What needs to be done: Output the data below exactly.

———

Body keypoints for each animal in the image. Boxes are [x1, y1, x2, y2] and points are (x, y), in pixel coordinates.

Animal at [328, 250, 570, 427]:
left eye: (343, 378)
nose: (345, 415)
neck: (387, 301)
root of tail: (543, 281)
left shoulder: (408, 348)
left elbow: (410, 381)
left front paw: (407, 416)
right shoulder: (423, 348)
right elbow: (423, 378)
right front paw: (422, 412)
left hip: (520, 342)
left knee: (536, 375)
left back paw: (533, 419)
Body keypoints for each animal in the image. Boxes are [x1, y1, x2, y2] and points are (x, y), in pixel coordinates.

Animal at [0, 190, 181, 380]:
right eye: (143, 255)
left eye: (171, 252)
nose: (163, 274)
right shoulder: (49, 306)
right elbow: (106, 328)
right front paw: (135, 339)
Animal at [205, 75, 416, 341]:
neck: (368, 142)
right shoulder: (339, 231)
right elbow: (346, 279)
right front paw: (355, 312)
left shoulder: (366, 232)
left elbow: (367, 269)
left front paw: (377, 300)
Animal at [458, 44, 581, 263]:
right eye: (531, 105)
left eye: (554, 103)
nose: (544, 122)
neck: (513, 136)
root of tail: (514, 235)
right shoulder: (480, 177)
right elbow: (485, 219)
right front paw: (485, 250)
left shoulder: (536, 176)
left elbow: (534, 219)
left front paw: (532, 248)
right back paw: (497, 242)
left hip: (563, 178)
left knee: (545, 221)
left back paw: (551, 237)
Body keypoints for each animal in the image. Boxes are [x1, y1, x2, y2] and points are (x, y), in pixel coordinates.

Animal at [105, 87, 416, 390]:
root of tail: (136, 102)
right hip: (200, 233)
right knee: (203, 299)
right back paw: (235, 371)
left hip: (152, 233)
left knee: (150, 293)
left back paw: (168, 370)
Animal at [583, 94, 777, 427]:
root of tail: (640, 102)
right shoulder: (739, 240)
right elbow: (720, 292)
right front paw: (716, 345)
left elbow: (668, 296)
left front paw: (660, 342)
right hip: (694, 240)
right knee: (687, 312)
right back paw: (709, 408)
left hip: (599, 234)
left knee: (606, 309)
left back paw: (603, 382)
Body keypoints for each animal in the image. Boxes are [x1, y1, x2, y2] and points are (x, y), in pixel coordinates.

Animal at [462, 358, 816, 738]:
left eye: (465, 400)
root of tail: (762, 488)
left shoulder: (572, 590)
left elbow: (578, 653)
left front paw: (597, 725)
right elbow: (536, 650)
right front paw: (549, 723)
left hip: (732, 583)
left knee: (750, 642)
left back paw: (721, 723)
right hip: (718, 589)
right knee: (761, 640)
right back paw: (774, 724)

———

Result for this task:
Body keypoints for each animal in the image. Boxes are [x1, y1, x2, y2] and points are (x, y), in pixel coordinates.

Animal at [328, 250, 570, 427]:
left eye: (343, 378)
nose: (345, 415)
neck: (387, 301)
root of tail: (543, 281)
left shoulder: (408, 348)
left elbow: (410, 381)
left front paw: (407, 416)
right shoulder: (423, 348)
right elbow: (423, 378)
right front paw: (422, 412)
left hip: (520, 342)
left knee: (536, 375)
left back paw: (533, 419)
Body keypoints for each animal in the image. Boxes are [x1, y1, x2, y2] and points are (x, y), in pixel coordinates.

Animal at [0, 190, 181, 380]:
right eye: (143, 255)
left eye: (171, 252)
nose: (163, 274)
right shoulder: (49, 306)
right elbow: (106, 328)
right front paw: (135, 339)
Animal at [205, 75, 416, 341]:
neck: (368, 142)
right shoulder: (339, 231)
right elbow: (346, 279)
right front paw: (355, 312)
left shoulder: (366, 232)
left elbow: (367, 269)
left front paw: (377, 300)
Animal at [458, 44, 581, 263]:
right eye: (531, 105)
left eye: (554, 103)
nose: (544, 122)
neck: (513, 136)
root of tail: (514, 235)
right shoulder: (480, 177)
right elbow: (485, 219)
right front paw: (485, 250)
left shoulder: (536, 176)
left elbow: (534, 219)
left front paw: (532, 248)
right back paw: (497, 242)
left hip: (563, 178)
left knee: (545, 221)
left back paw: (551, 237)
Body keypoints for each animal in the image. Boxes are [x1, y1, x2, y2] and points are (x, y), in pixel coordinates.

Animal at [105, 87, 416, 390]:
root of tail: (136, 102)
right hip: (200, 233)
right knee: (203, 299)
right back paw: (235, 371)
left hip: (152, 233)
left knee: (150, 293)
left back paw: (168, 370)
Animal at [583, 94, 777, 427]:
root of tail: (640, 102)
right shoulder: (739, 240)
right elbow: (720, 292)
right front paw: (716, 345)
left elbow: (668, 296)
left front paw: (660, 342)
right hip: (694, 240)
right knee: (687, 312)
right back paw: (709, 408)
left hip: (599, 234)
left knee: (606, 309)
left back paw: (603, 382)
Body keypoints for each animal in the image. Boxes are [x1, y1, x2, y2] and points are (x, y), in pixel coordinates.

Animal at [462, 358, 816, 738]:
left eye: (465, 400)
root of tail: (762, 488)
left shoulder: (572, 590)
left elbow: (578, 653)
left front paw: (597, 725)
right elbow: (536, 650)
right front paw: (549, 723)
left hip: (732, 583)
left knee: (750, 642)
left back paw: (721, 723)
right hip: (718, 589)
right knee: (761, 640)
right back paw: (774, 724)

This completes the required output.